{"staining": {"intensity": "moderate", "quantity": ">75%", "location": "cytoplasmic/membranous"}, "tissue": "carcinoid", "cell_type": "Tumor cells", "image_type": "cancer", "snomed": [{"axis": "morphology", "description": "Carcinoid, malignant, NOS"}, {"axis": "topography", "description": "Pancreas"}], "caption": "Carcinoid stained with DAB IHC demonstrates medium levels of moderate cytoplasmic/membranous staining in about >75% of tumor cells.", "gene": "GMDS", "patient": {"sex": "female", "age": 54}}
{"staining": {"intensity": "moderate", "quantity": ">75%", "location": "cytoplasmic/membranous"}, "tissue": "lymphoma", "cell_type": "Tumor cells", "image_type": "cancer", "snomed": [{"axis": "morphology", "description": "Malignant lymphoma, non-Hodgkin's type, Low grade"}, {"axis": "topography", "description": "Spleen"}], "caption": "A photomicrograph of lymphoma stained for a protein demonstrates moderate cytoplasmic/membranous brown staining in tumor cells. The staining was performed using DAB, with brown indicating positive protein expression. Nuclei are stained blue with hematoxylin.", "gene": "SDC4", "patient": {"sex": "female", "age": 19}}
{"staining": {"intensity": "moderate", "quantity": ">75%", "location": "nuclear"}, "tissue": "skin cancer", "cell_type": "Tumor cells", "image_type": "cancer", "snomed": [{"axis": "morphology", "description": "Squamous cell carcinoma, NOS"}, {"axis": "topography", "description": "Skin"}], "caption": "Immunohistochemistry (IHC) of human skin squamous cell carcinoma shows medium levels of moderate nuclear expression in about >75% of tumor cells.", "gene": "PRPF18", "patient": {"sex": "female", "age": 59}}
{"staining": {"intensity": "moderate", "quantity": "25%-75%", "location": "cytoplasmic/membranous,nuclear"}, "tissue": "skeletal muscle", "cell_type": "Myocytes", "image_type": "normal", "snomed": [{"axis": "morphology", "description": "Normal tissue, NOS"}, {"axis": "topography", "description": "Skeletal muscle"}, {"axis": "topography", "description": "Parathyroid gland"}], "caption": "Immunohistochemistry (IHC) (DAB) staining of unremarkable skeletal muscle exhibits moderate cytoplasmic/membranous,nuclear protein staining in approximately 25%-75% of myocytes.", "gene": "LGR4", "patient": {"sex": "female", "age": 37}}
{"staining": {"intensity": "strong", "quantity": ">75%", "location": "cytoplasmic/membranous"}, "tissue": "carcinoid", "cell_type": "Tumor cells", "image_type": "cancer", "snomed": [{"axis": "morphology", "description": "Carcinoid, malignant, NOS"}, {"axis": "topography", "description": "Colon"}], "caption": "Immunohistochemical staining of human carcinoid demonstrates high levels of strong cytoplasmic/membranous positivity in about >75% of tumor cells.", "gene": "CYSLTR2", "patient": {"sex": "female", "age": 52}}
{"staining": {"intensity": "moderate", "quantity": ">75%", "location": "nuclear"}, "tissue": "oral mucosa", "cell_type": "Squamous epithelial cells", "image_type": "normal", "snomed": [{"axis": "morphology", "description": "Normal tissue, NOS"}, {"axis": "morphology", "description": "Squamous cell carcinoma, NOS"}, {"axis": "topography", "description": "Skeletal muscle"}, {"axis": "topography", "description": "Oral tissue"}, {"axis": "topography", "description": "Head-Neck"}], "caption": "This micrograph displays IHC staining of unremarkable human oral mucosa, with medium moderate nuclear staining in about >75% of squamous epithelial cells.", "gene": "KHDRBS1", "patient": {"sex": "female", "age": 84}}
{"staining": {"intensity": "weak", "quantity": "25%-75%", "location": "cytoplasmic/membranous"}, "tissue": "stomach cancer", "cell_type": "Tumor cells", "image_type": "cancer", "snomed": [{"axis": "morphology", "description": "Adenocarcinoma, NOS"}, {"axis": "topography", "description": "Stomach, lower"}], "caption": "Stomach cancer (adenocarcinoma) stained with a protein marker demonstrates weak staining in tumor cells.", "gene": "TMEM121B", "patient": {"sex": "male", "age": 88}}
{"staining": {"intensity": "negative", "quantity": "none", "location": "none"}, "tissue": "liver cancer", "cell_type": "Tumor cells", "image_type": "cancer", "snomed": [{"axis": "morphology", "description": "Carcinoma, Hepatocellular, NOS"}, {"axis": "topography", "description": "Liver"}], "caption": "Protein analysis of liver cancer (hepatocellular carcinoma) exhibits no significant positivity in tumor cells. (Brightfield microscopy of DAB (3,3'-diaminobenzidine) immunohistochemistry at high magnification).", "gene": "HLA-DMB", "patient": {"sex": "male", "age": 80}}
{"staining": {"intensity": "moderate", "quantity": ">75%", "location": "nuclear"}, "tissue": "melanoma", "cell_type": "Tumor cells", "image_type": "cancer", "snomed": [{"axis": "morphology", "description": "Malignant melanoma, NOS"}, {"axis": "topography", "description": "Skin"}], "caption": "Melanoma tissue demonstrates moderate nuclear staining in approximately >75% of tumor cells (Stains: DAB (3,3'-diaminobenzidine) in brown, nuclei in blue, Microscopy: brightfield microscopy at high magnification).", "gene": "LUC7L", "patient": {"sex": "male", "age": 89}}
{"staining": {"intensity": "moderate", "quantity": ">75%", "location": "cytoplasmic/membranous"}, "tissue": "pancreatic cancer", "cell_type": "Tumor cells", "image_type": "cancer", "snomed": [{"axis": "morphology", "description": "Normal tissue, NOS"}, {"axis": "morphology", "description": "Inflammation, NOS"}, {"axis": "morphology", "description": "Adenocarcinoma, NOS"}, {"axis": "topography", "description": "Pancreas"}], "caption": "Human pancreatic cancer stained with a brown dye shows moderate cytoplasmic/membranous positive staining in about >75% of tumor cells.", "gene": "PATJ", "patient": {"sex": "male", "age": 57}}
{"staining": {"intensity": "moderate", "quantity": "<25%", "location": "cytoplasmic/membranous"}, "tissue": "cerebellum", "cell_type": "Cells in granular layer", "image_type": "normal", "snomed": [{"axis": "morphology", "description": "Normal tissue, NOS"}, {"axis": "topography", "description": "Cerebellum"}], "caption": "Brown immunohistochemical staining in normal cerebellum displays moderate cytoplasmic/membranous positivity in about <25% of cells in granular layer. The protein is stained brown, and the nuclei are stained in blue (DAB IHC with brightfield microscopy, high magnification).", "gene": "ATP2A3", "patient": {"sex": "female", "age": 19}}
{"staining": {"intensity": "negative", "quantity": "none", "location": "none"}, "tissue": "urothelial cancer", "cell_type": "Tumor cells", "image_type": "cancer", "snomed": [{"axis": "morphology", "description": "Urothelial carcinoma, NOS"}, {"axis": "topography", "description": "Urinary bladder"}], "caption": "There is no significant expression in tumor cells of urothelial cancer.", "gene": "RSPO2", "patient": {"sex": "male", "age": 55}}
+--
> _WORK ORDER_:
Would you write out all the records exactly as they read?

> _RESPONSE TO THE EXERCISE_:
{"staining": {"intensity": "moderate", "quantity": ">75%", "location": "cytoplasmic/membranous"}, "tissue": "carcinoid", "cell_type": "Tumor cells", "image_type": "cancer", "snomed": [{"axis": "morphology", "description": "Carcinoid, malignant, NOS"}, {"axis": "topography", "description": "Pancreas"}], "caption": "Carcinoid stained with DAB IHC demonstrates medium levels of moderate cytoplasmic/membranous staining in about >75% of tumor cells.", "gene": "GMDS", "patient": {"sex": "female", "age": 54}}
{"staining": {"intensity": "moderate", "quantity": ">75%", "location": "cytoplasmic/membranous"}, "tissue": "lymphoma", "cell_type": "Tumor cells", "image_type": "cancer", "snomed": [{"axis": "morphology", "description": "Malignant lymphoma, non-Hodgkin's type, Low grade"}, {"axis": "topography", "description": "Spleen"}], "caption": "A photomicrograph of lymphoma stained for a protein demonstrates moderate cytoplasmic/membranous brown staining in tumor cells. The staining was performed using DAB, with brown indicating positive protein expression. Nuclei are stained blue with hematoxylin.", "gene": "SDC4", "patient": {"sex": "female", "age": 19}}
{"staining": {"intensity": "moderate", "quantity": ">75%", "location": "nuclear"}, "tissue": "skin cancer", "cell_type": "Tumor cells", "image_type": "cancer", "snomed": [{"axis": "morphology", "description": "Squamous cell carcinoma, NOS"}, {"axis": "topography", "description": "Skin"}], "caption": "Immunohistochemistry (IHC) of human skin squamous cell carcinoma shows medium levels of moderate nuclear expression in about >75% of tumor cells.", "gene": "PRPF18", "patient": {"sex": "female", "age": 59}}
{"staining": {"intensity": "moderate", "quantity": "25%-75%", "location": "cytoplasmic/membranous,nuclear"}, "tissue": "skeletal muscle", "cell_type": "Myocytes", "image_type": "normal", "snomed": [{"axis": "morphology", "description": "Normal tissue, NOS"}, {"axis": "topography", "description": "Skeletal muscle"}, {"axis": "topography", "description": "Parathyroid gland"}], "caption": "Immunohistochemistry (IHC) (DAB) staining of unremarkable skeletal muscle exhibits moderate cytoplasmic/membranous,nuclear protein staining in approximately 25%-75% of myocytes.", "gene": "LGR4", "patient": {"sex": "female", "age": 37}}
{"staining": {"intensity": "strong", "quantity": ">75%", "location": "cytoplasmic/membranous"}, "tissue": "carcinoid", "cell_type": "Tumor cells", "image_type": "cancer", "snomed": [{"axis": "morphology", "description": "Carcinoid, malignant, NOS"}, {"axis": "topography", "description": "Colon"}], "caption": "Immunohistochemical staining of human carcinoid demonstrates high levels of strong cytoplasmic/membranous positivity in about >75% of tumor cells.", "gene": "CYSLTR2", "patient": {"sex": "female", "age": 52}}
{"staining": {"intensity": "moderate", "quantity": ">75%", "location": "nuclear"}, "tissue": "oral mucosa", "cell_type": "Squamous epithelial cells", "image_type": "normal", "snomed": [{"axis": "morphology", "description": "Normal tissue, NOS"}, {"axis": "morphology", "description": "Squamous cell carcinoma, NOS"}, {"axis": "topography", "description": "Skeletal muscle"}, {"axis": "topography", "description": "Oral tissue"}, {"axis": "topography", "description": "Head-Neck"}], "caption": "This micrograph displays IHC staining of unremarkable human oral mucosa, with medium moderate nuclear staining in about >75% of squamous epithelial cells.", "gene": "KHDRBS1", "patient": {"sex": "female", "age": 84}}
{"staining": {"intensity": "weak", "quantity": "25%-75%", "location": "cytoplasmic/membranous"}, "tissue": "stomach cancer", "cell_type": "Tumor cells", "image_type": "cancer", "snomed": [{"axis": "morphology", "description": "Adenocarcinoma, NOS"}, {"axis": "topography", "description": "Stomach, lower"}], "caption": "Stomach cancer (adenocarcinoma) stained with a protein marker demonstrates weak staining in tumor cells.", "gene": "TMEM121B", "patient": {"sex": "male", "age": 88}}
{"staining": {"intensity": "negative", "quantity": "none", "location": "none"}, "tissue": "liver cancer", "cell_type": "Tumor cells", "image_type": "cancer", "snomed": [{"axis": "morphology", "description": "Carcinoma, Hepatocellular, NOS"}, {"axis": "topography", "description": "Liver"}], "caption": "Protein analysis of liver cancer (hepatocellular carcinoma) exhibits no significant positivity in tumor cells. (Brightfield microscopy of DAB (3,3'-diaminobenzidine) immunohistochemistry at high magnification).", "gene": "HLA-DMB", "patient": {"sex": "male", "age": 80}}
{"staining": {"intensity": "moderate", "quantity": ">75%", "location": "nuclear"}, "tissue": "melanoma", "cell_type": "Tumor cells", "image_type": "cancer", "snomed": [{"axis": "morphology", "description": "Malignant melanoma, NOS"}, {"axis": "topography", "description": "Skin"}], "caption": "Melanoma tissue demonstrates moderate nuclear staining in approximately >75% of tumor cells (Stains: DAB (3,3'-diaminobenzidine) in brown, nuclei in blue, Microscopy: brightfield microscopy at high magnification).", "gene": "LUC7L", "patient": {"sex": "male", "age": 89}}
{"staining": {"intensity": "moderate", "quantity": ">75%", "location": "cytoplasmic/membranous"}, "tissue": "pancreatic cancer", "cell_type": "Tumor cells", "image_type": "cancer", "snomed": [{"axis": "morphology", "description": "Normal tissue, NOS"}, {"axis": "morphology", "description": "Inflammation, NOS"}, {"axis": "morphology", "description": "Adenocarcinoma, NOS"}, {"axis": "topography", "description": "Pancreas"}], "caption": "Human pancreatic cancer stained with a brown dye shows moderate cytoplasmic/membranous positive staining in about >75% of tumor cells.", "gene": "PATJ", "patient": {"sex": "male", "age": 57}}
{"staining": {"intensity": "moderate", "quantity": "<25%", "location": "cytoplasmic/membranous"}, "tissue": "cerebellum", "cell_type": "Cells in granular layer", "image_type": "normal", "snomed": [{"axis": "morphology", "description": "Normal tissue, NOS"}, {"axis": "topography", "description": "Cerebellum"}], "caption": "Brown immunohistochemical staining in normal cerebellum displays moderate cytoplasmic/membranous positivity in about <25% of cells in granular layer. The protein is stained brown, and the nuclei are stained in blue (DAB IHC with brightfield microscopy, high magnification).", "gene": "ATP2A3", "patient": {"sex": "female", "age": 19}}
{"staining": {"intensity": "negative", "quantity": "none", "location": "none"}, "tissue": "urothelial cancer", "cell_type": "Tumor cells", "image_type": "cancer", "snomed": [{"axis": "morphology", "description": "Urothelial carcinoma, NOS"}, {"axis": "topography", "description": "Urinary bladder"}], "caption": "There is no significant expression in tumor cells of urothelial cancer.", "gene": "RSPO2", "patient": {"sex": "male", "age": 55}}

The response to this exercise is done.